Exercise instructions: Write out every line of the data below, changing nothing.

Input for this task:

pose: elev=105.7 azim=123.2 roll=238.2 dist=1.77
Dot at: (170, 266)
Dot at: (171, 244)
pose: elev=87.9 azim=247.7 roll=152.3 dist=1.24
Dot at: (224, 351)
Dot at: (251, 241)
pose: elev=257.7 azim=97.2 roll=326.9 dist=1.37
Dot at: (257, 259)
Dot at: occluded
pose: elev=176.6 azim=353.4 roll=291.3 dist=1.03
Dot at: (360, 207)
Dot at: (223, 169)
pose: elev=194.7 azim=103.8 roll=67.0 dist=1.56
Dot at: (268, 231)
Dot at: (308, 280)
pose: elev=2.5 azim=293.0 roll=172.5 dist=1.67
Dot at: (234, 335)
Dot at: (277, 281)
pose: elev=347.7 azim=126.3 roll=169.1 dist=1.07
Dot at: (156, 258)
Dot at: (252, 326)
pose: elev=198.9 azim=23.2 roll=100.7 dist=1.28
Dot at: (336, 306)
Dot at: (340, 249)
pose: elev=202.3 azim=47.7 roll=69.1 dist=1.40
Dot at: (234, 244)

Complete response:
pose: elev=105.7 azim=123.2 roll=238.2 dist=1.77
Dot at: (170, 266)
Dot at: (171, 244)
pose: elev=87.9 azim=247.7 roll=152.3 dist=1.24
Dot at: (224, 351)
Dot at: (251, 241)
pose: elev=257.7 azim=97.2 roll=326.9 dist=1.37
Dot at: (257, 259)
Dot at: occluded
pose: elev=176.6 azim=353.4 roll=291.3 dist=1.03
Dot at: (360, 207)
Dot at: (223, 169)
pose: elev=194.7 azim=103.8 roll=67.0 dist=1.56
Dot at: (268, 231)
Dot at: (308, 280)
pose: elev=2.5 azim=293.0 roll=172.5 dist=1.67
Dot at: (234, 335)
Dot at: (277, 281)
pose: elev=347.7 azim=126.3 roll=169.1 dist=1.07
Dot at: (156, 258)
Dot at: (252, 326)
pose: elev=198.9 azim=23.2 roll=100.7 dist=1.28
Dot at: (336, 306)
Dot at: (340, 249)
pose: elev=202.3 azim=47.7 roll=69.1 dist=1.40
Dot at: (234, 244)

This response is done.